You can also walk the tree relative to a tag you already have:

import requests
from bs4 import BeautifulSoup

url = "https://en.wikipedia.org/wiki/Theuderic_IV"
html = requests.get(url, timeout=10).text
soup = BeautifulSoup(html, "html.parser")

header = soup.find("h2", class_="biography-name")
print(header.parent)          # the enclosing element
print(header.find_next("p"))  # the next <p> after this header
print(header.find_previous_sibling("h2"))
print(header.find_all_next("p", limit=3))

These are useful when classes are unhelpful and the only structure is positional (“the paragraph right after this heading”).

A complete tiny scraper

import time
import requests
from bs4 import BeautifulSoup

URLS = ["https://en.wikipedia.org/wiki/Theuderic_IV"]

session = requests.Session()
session.headers.update({"User-Agent": "DH-research-bot/1.0"})

records = []
for url in URLS:
    html = session.get(url, timeout=10).text
    soup = BeautifulSoup(html, "lxml")

    title = soup.select_one("h1").get_text(strip=True)
    paragraphs = [p.get_text(" ", strip=True) for p in soup.select("p")]

    records.append({
        "url": url,
        "title": title,
        "intro": paragraphs[0] if paragraphs else "",
    })
    time.sleep(1)

print(f"scraped {len(records)} pages")

That’s the whole shape: session, fetch, parse, extract, append, sleep. Once it works for one URL, it works for thousands.

What BeautifulSoup can’t do

Run JavaScript. If the page is rendered client-side, BeautifulSoup sees the empty shell. Either find the JSON API the page is calling, or use Playwright/Selenium to render first.
Fix invalid HTML perfectly. Most pages parse cleanly with html.parser or lxml. Wildly broken pages may require trying multiple parsers and picking the cleanest tree.

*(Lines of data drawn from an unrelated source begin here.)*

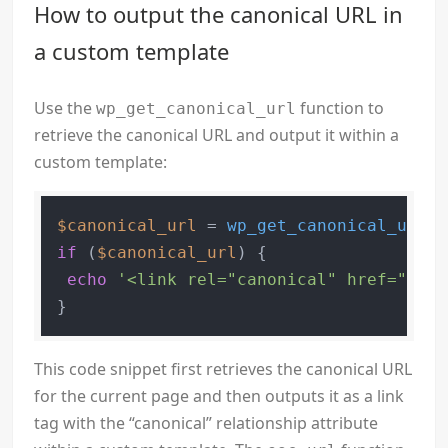
How to output the canonical URL in
a custom template
Use the
function to
wp_get_canonical_url
retrieve the canonical URL and output it within a
custom template:
$canonical_url
 = 
wp_get_canonical_url
if
 (
$canonical_url
) {

echo
'<link rel="canonical" href="'
 . 
This code snippet first retrieves the canonical URL
for the current page and then outputs it as a link
tag with the “canonical” relationship attribute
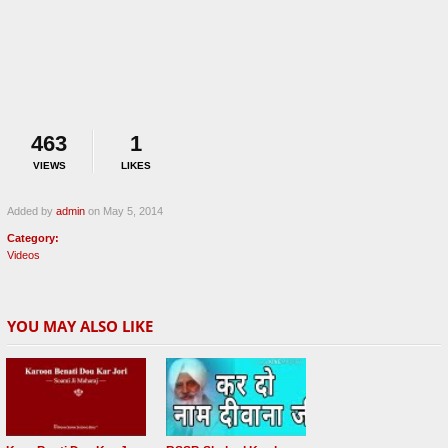
463
1
VIEWS
LIKES
Added by
admin
on May 5, 2014
Category:
Videos
YOU MAY ALSO LIKE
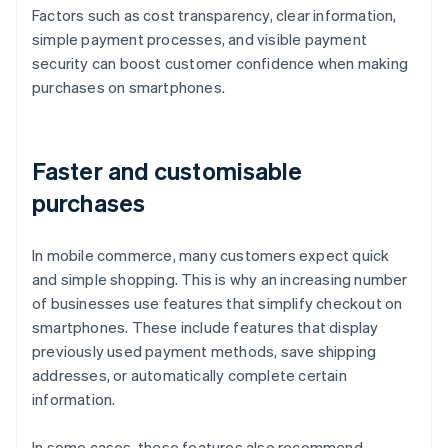
Factors such as cost transparency, clear information,
simple payment processes, and visible payment
security can boost customer confidence when making
purchases on smartphones.
Faster and customisable
purchases
In mobile commerce, many customers expect quick
and simple shopping. This is why an increasing number
of businesses use features that simplify checkout on
smartphones. These include features that display
previously used payment methods, save shipping
addresses, or automatically complete certain
information.
In some cases, these features also recommend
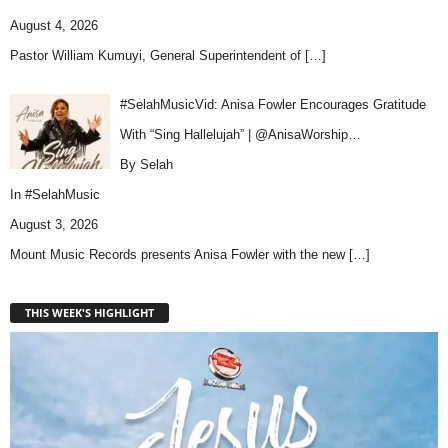
August 4, 2026
Pastor William Kumuyi, General Superintendent of
[…]
#SelahMusicVid: Anisa Fowler Encourages Gratitude
With “Sing Hallelujah” | @AnisaWorship…
By Selah
In
#SelahMusic
August 3, 2026
Mount Music Records presents Anisa Fowler with the new
[…]
THIS WEEK'S HIGHLIGHT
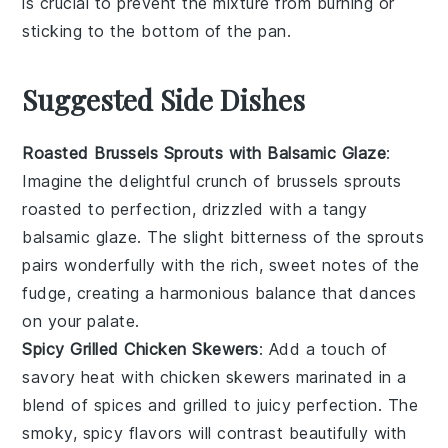
is crucial to prevent the mixture from burning or
sticking to the bottom of the pan.
Suggested Side Dishes
Roasted Brussels Sprouts with Balsamic Glaze
:
Imagine the delightful crunch of
brussels sprouts
roasted to perfection, drizzled with a tangy
balsamic glaze
. The slight bitterness of the sprouts
pairs wonderfully with the rich, sweet notes of the
fudge
, creating a harmonious balance that dances
on your palate.
Spicy Grilled Chicken Skewers
: Add a touch of
savory heat with
chicken skewers
marinated in a
blend of
spices
and grilled to juicy perfection. The
smoky, spicy flavors will contrast beautifully with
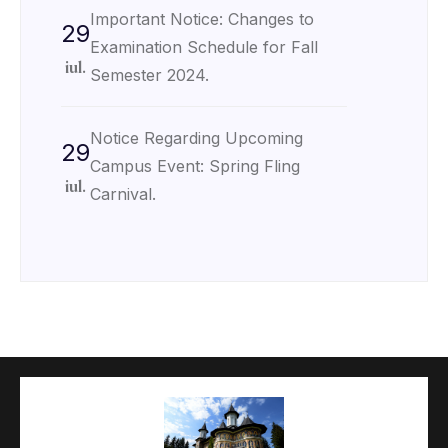
Important Notice: Changes to
29
Examination Schedule for Fall
iul.
Semester 2024.
Notice Regarding Upcoming
29
Campus Event: Spring Fling
iul.
Carnival.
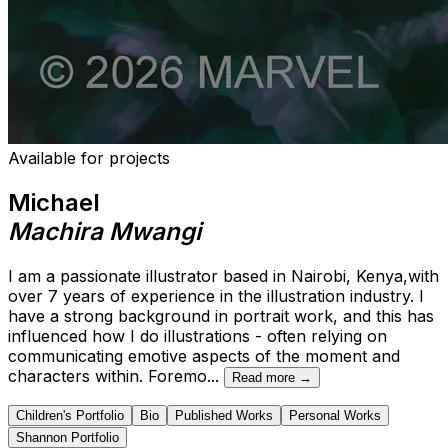
Available for projects
Michael
Machira Mwangi
I am a passionate illustrator based in Nairobi, Kenya,with
over 7 years of experience in the illustration industry. I
have a strong background in portrait work, and this has
influenced how I do illustrations - often relying on
communicating emotive aspects of the moment and
characters within. Foremo
...
Read more →
Children's Portfolio
Bio
Published Works
Personal Works
Shannon Portfolio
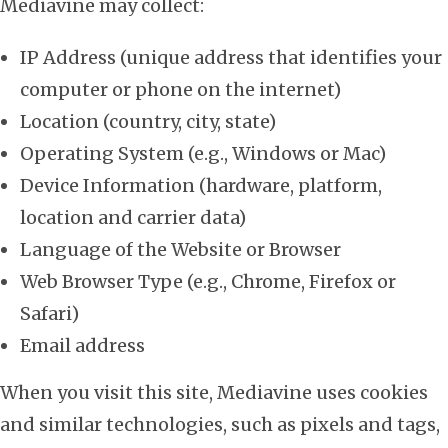
Mediavine may collect:
IP Address (unique address that identifies your
computer or phone on the internet)
Location (country, city, state)
Operating System (e.g., Windows or Mac)
Device Information (hardware, platform,
location and carrier data)
Language of the Website or Browser
Web Browser Type (e.g., Chrome, Firefox or
Safari)
Email address
When you visit this site, Mediavine uses cookies
and similar technologies, such as pixels and tags,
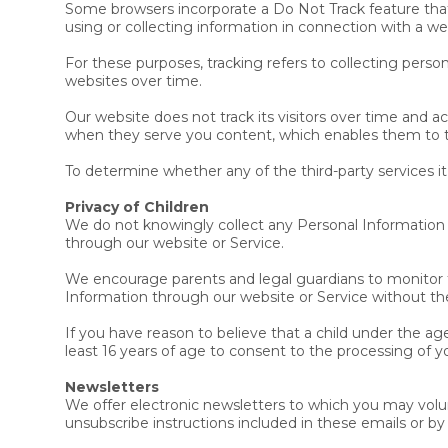
Some browsers incorporate a Do Not Track feature that s
using or collecting information in connection with a we
For these purposes, tracking refers to collecting perso
websites over time.
Our website does not track its visitors over time and a
when they serve you content, which enables them to ta
To determine whether any of the third-party services it
Privacy of Children
We do not knowingly collect any Personal Information f
through our website or Service.
We encourage parents and legal guardians to monitor the
Information through our website or Service without the
If you have reason to believe that a child under the ag
least 16 years of age to consent to the processing of y
Newsletters
We offer electronic newsletters to which you may volun
unsubscribe instructions included in these emails or by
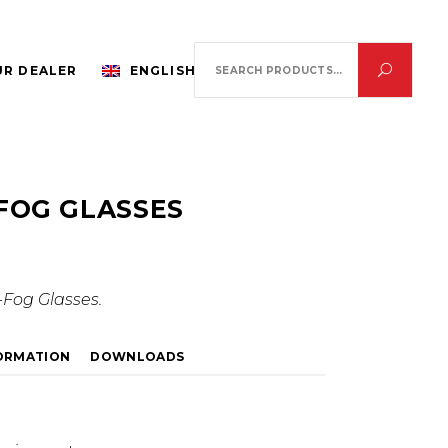
Search
R DEALER
ENGLISH
for:
FOG GLASSES
Fog Glasses.
FORMATION
DOWNLOADS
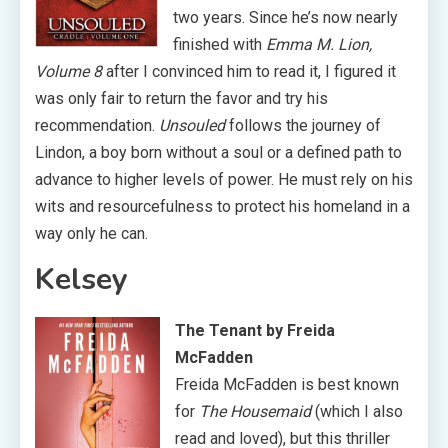
two years. Since he’s now nearly
finished with
Emma M. Lion,
Volume 8
after I convinced him to read it, I figured it
was only fair to return the favor and try his
recommendation.
Unsouled
follows the journey of
Lindon, a boy born without a soul or a defined path to
advance to higher levels of power. He must rely on his
wits and resourcefulness to protect his homeland in a
way only he can.
Kelsey
The Tenant by Freida
McFadden
Freida McFadden is best known
for
The Housemaid
(which I also
read and loved), but this thriller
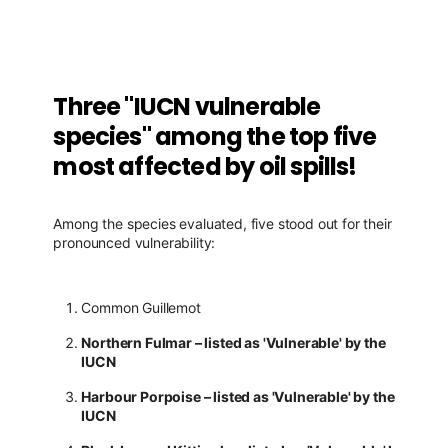
Three "IUCN vulnerable
species" among the top five
most affected by oil spills!
Among the species evaluated, five stood out for their
pronounced vulnerability:
Common Guillemot
Northern Fulmar – listed as 'Vulnerable' by the
IUCN
Harbour Porpoise – listed as 'Vulnerable' by the
IUCN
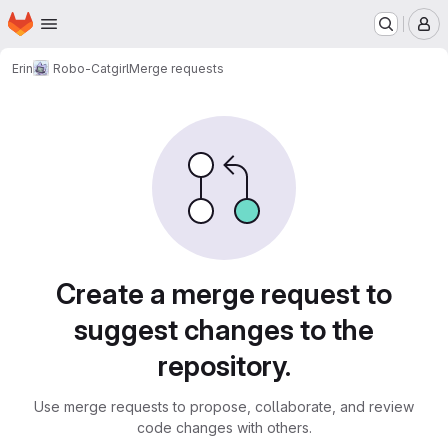
Homepage
Skip to main content
M
Erin
Robo-Catgirl
Merge requests
Merge requests
Create a merge request to
suggest changes to the
repository.
Use merge requests to propose, collaborate, and review
code changes with others.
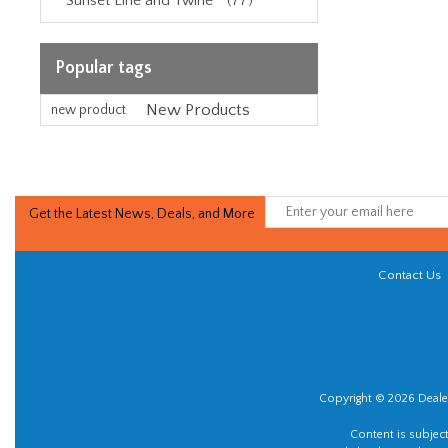
Sunset Line and Twine™ (77)
Popular tags
New Products
new product
Get the Latest News, Deals, and More
Contact Us
Copyright © 2026 Dealer
Content is subjec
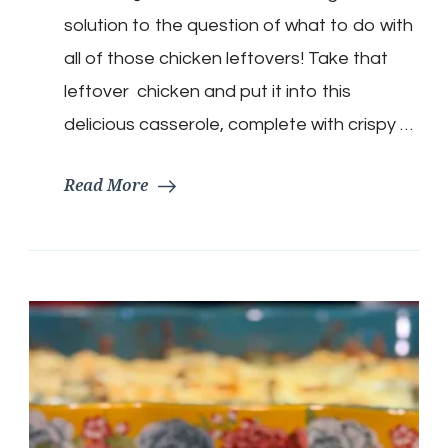
Casserole
solution to the question of what to do with
all of those chicken leftovers! Take that
leftover chicken and put it into this
delicious casserole, complete with crispy …
Read More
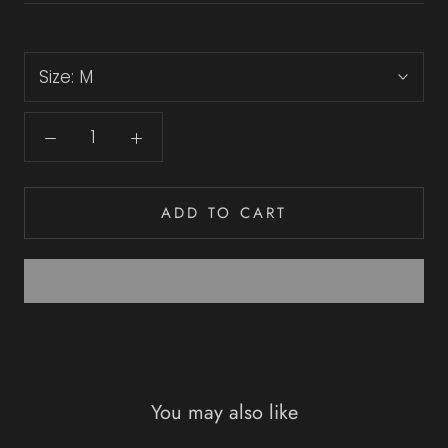
Size:
M
ADD TO CART
You may also like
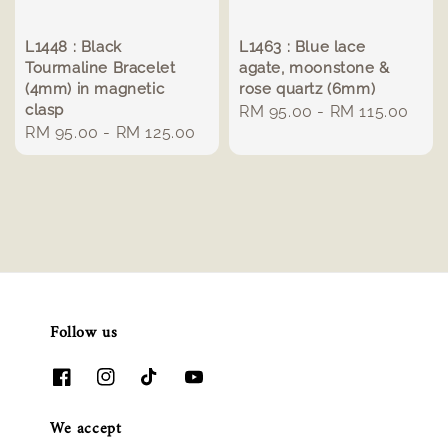
L1448 : Black
L1463 : Blue lace
Tourmaline Bracelet
agate, moonstone &
(4mm) in magnetic
rose quartz (6mm)
clasp
Regular
RM 95.00
-
RM 115.00
Regular
RM 95.00
-
RM 125.00
price
price
Follow us
We accept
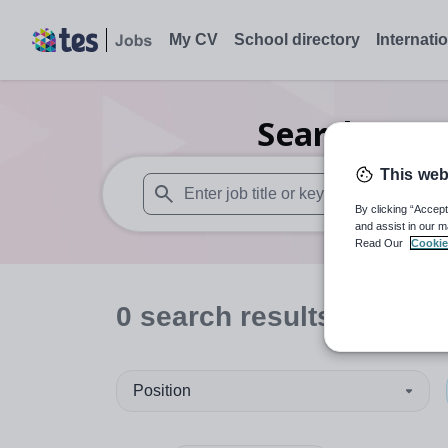
My CV
School directory
Internati
Search
0
Se
This web
By clicking “Accept
When autosuggest results are available use
and assist in our m
Read Our
Cookie
0
search
results
in Vale
Position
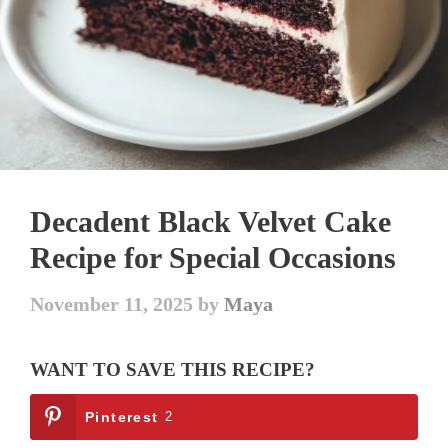
Decadent Black Velvet Cake
Recipe for Special Occasions
November 11, 2025
by
Maya
WANT TO SAVE THIS RECIPE?
Pinterest
2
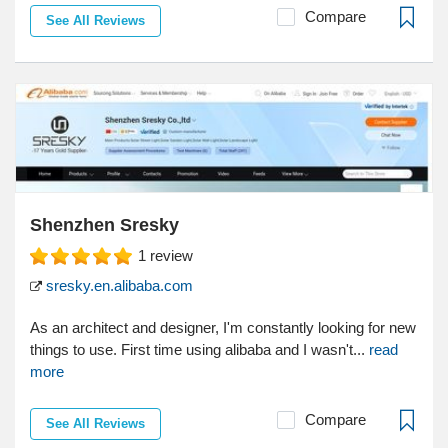
Compare
See All Reviews
Shenzhen Sresky
1
review
sresky.en.alibaba.com
As an architect and designer, I'm constantly looking for new
things to use. First time using alibaba and I wasn't...
read
more
Compare
See All Reviews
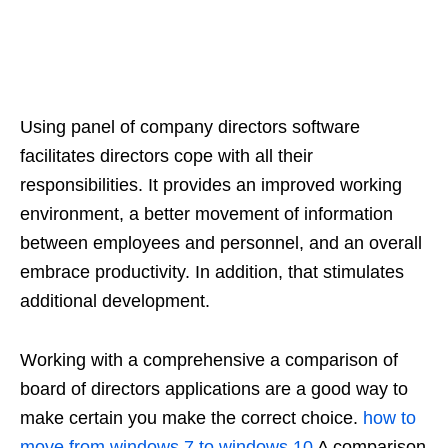
Using panel of company directors software
facilitates directors cope with all their
responsibilities. It provides an improved working
environment, a better movement of information
between employees and personnel, and an overall
embrace productivity. In addition, that stimulates
additional development.
Working with a comprehensive a comparison of
board of directors applications are a good way to
make certain you make the correct choice.
how to
move from windows 7 to windows 10
A comparison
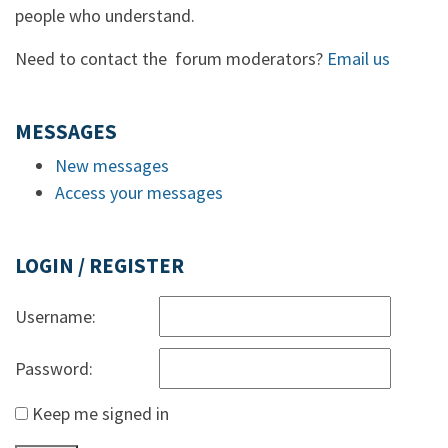
people who understand.
Need to contact the forum moderators?
Email us
MESSAGES
New messages
Access your messages
LOGIN / REGISTER
Username:
Password:
Keep me signed in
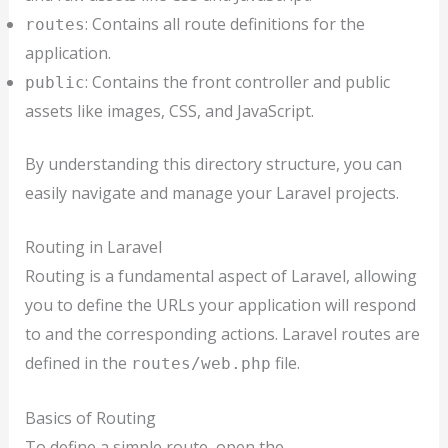
: Contains all route definitions for the
routes
application.
: Contains the front controller and public
public
assets like images, CSS, and JavaScript.
By understanding this directory structure, you can
easily navigate and manage your Laravel projects.
Routing in Laravel
Routing is a fundamental aspect of Laravel, allowing
you to define the URLs your application will respond
to and the corresponding actions. Laravel routes are
defined in the
file.
routes/web.php
Basics of Routing
To define a simple route, open the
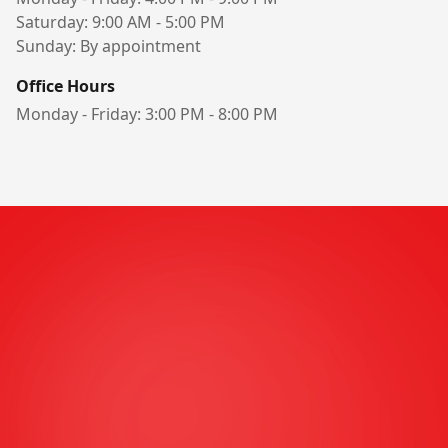
Saturday: 9:00 AM - 5:00 PM
Sunday: By appointment
Office Hours
Monday - Friday: 3:00 PM - 8:00 PM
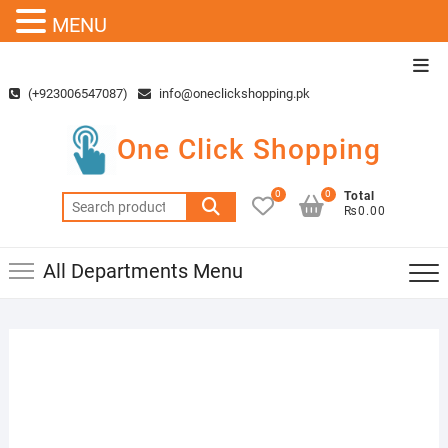
MENU
Skip
Top
to
Men
(+923006547087)
info@oneclickshopping.pk
content
One Click Shopping
0
0
Total
Search
₨0.00
for:
All Departments Menu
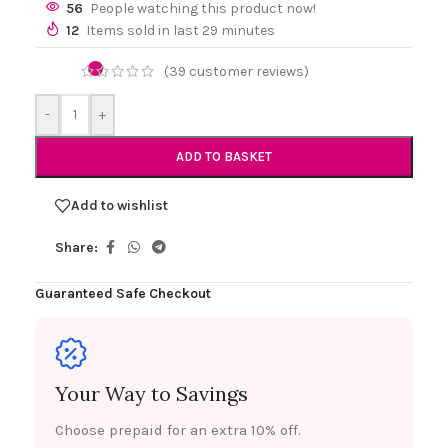
56
People watching this product now!
12
Items sold in last 29 minutes
(
39
customer reviews)
-
+
ADD TO BASKET
Add to wishlist
Share:
Guaranteed Safe Checkout
Your Way to Savings
Choose prepaid for an extra 10% off.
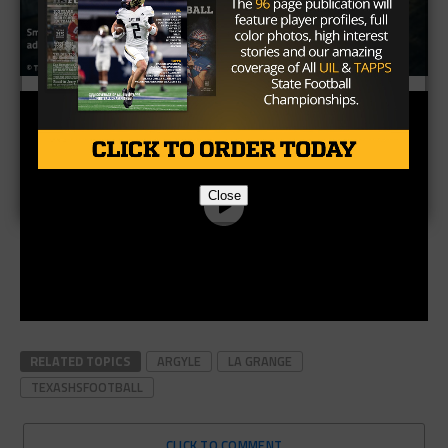
Close
RELATED TOPICS
ARGYLE
LA GRANGE
TEXASHSFOOTBALL
CLICK TO COMMENT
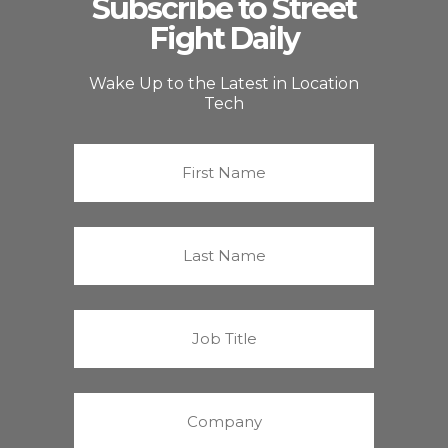
Subscribe to Street
Fight Daily
Wake Up to the Latest in Location
Tech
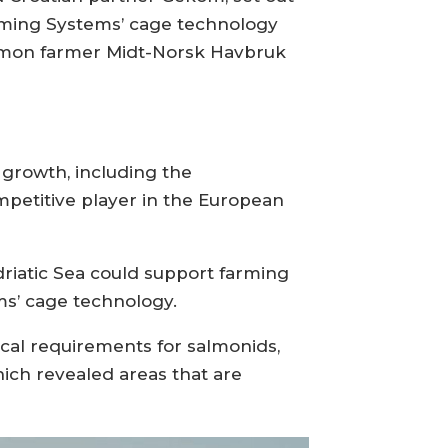
farming Systems’ cage technology
salmon farmer Midt-Norsk Havbruk
r growth, including the
mpetitive player in the European
driatic Sea could support farming
ms’ cage technology.
cal requirements for salmonids,
ich revealed areas that are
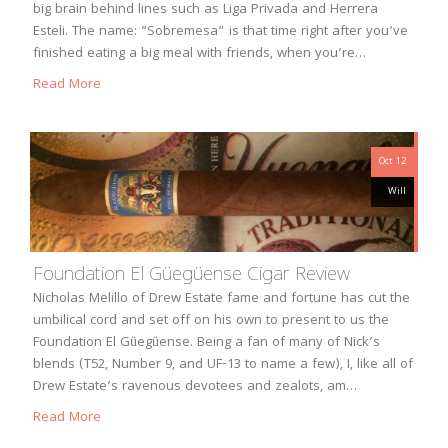
big brain behind lines such as Liga Privada and Herrera
Esteli. The name: “Sobremesa” is that time right after you’ve
finished eating a big meal with friends, when you’re…
Read More
Oct 12
Will
Foundation El Güegüense Cigar Review
Nicholas Melillo of Drew Estate fame and fortune has cut the
umbilical cord and set off on his own to present to us the
Foundation El Güegüense. Being a fan of many of Nick’s
blends (T52, Number 9, and UF-13 to name a few), I, like all of
Drew Estate’s ravenous devotees and zealots, am…
Read More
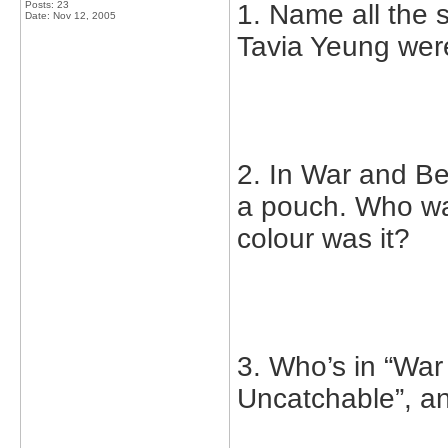
Posts: 23
1. Name all the
Date:
Nov 12, 2005
Tavia Yeung were
2. In War and B
a pouch. Who wa
colour was it?
3. Who’s in “War
Uncatchable”, a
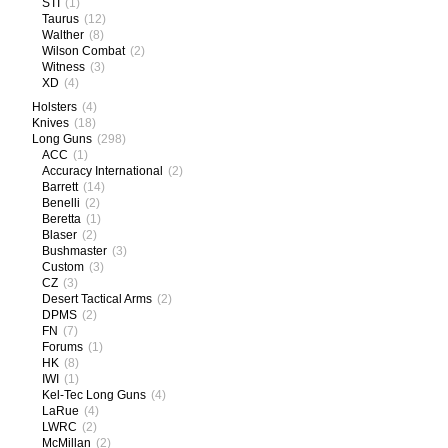
STI
(1)
Taurus
(12)
Walther
(8)
Wilson Combat
(2)
Witness
(3)
XD
(4)
Holsters
(4)
Knives
(18)
Long Guns
(298)
ACC
(1)
Accuracy International
(2)
Barrett
(14)
Benelli
(2)
Beretta
(1)
Blaser
(2)
Bushmaster
(3)
Custom
(3)
CZ
(3)
Desert Tactical Arms
(2)
DPMS
(2)
FN
(7)
Forums
(1)
HK
(8)
IWI
(1)
Kel-Tec Long Guns
(4)
LaRue
(4)
LWRC
(2)
McMillan
(2)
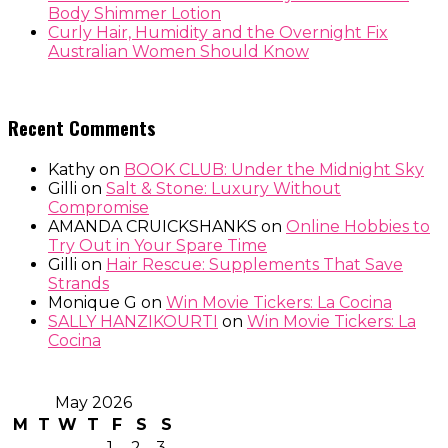
Body Shimmer Lotion
Curly Hair, Humidity and the Overnight Fix
Australian Women Should Know
Recent Comments
Kathy
on
BOOK CLUB: Under the Midnight Sky
Gilli
on
Salt & Stone: Luxury Without
Compromise
AMANDA CRUICKSHANKS
on
Online Hobbies to
Try Out in Your Spare Time
Gilli
on
Hair Rescue: Supplements That Save
Strands
Monique G
on
Win Movie Tickers: La Cocina
SALLY HANZIKOURTI
on
Win Movie Tickers: La
Cocina
May 2026
M
T
W
T
F
S
S
1
2
3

Once you have data in hand, you’ll want to save it. We start that in Lesson 28: Storing Data in Text Files.

Running the code

This lesson uses requests, beautifulsoup4, and lxml. Add them to your project once:

uv add requests beautifulsoup4 lxml

Then save the snippet to a file — say scrape.py — and run it from your project folder:

uv run scrape.py

uv run uses the project’s Python and dependencies automatically; no virtualenv to activate. If you haven’t set the project up yet, Lesson 01 walks through it.